3.4.3: Monopolistic Competition Flashcards
What are the characteristics of monopolistic competition?
- Many buyers/sellers
- Slightly differentiated products but close substitutes
- Firms are price makers to some extent
- Price elastic products
- Low barriers to entry
- Imperfect Information
- Profit Maximisers
Why is monopolistic competition productively and allocatively in
efficient?
- Productive inefficient because they cant use economies of scale, because there a lot of sellers in the market
- Allocative inefficient because monopolistic firms can charge higher than the marginal cost.
What are the advantages of monopolistic competition?
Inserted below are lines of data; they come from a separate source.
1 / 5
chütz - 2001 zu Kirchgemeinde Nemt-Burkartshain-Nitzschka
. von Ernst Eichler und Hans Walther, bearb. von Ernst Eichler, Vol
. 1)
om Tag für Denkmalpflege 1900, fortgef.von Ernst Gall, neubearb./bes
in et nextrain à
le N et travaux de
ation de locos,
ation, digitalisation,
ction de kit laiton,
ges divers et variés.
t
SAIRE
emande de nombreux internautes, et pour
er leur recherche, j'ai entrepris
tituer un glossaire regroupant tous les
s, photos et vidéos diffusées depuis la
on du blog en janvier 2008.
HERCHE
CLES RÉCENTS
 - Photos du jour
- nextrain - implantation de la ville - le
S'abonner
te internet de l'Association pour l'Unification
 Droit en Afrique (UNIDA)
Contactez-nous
- Wide variety of choice for consumers
- A more realistic market structure than perfect competition
- Consumers may benefit from the increased range of choice on offer in the market.
What do a large number of buyers and sellers in the market mean in monopolistic competition?
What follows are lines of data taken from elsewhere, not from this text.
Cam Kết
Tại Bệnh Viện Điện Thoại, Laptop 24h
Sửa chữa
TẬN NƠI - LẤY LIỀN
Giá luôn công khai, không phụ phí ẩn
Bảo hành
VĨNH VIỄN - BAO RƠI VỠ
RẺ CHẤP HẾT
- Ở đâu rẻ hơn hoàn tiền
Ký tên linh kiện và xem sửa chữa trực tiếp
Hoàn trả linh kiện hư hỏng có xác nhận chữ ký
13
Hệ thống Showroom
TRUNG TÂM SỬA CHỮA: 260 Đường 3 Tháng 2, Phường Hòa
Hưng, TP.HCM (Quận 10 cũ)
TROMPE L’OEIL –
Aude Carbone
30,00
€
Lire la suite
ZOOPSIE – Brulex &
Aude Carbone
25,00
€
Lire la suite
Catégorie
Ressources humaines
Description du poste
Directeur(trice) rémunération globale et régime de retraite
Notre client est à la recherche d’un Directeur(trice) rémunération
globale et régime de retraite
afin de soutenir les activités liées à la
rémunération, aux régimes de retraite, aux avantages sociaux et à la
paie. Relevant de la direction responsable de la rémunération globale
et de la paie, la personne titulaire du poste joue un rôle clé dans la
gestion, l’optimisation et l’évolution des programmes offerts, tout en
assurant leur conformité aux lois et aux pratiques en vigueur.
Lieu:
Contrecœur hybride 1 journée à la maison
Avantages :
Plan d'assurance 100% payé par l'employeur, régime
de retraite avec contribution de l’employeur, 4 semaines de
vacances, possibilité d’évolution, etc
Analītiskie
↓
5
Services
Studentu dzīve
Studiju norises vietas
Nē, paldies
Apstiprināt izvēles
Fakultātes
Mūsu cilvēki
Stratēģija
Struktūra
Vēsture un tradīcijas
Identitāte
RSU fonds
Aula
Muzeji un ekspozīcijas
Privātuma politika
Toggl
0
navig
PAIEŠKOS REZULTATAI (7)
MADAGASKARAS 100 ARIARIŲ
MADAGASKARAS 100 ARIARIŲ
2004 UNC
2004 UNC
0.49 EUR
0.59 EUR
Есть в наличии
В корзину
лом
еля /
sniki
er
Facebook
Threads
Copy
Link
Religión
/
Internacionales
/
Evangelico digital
- No one buyer or seller has a large price setting power
What do no barriers to entry or exit mean in monopolistic competition?
- This allows new firms to entre when supernormal profits are being made and some to leave in the case of losses.
- As a result, only normal profits can be made in the long run
What do non- homogenous goods mean in monopolistic competiton?
- Means that individual firms do have some price setting power and so the curve is downward sloping.
Why are firms not allocatively or productively efficient in monopolistic competition?
- As firms can only make normal profit in the long run, AC=AR
- And as firms profit maximise, MC=MR
- Productive Efficient: MC=AC
- Allocative Efficient: P=MC
Why are firms in monopolistic competition likely to be dynamic effiecient?
- Since there are differentiated products and so know that innovative products will give them an edge over their competitors and enable them to make supernormal profits in the short run.
- However since firms are small, they may struggle to receive finance or have the retained profits necessary to invest.
Monopolistic competition in comparison to perfect competition
- In monopolistic competition, less is sold at a higher price, compared to perfect competition.
- Firms may not necessarily be producing at the lowest cost
- EV: However, the market will offer greater variety and may be able to enjoy some degree of economies of scale
When does monopolistic competition occur?
Monopolistic competition exists when many companies offer competing products or services that are similar, but not perfect substitutes.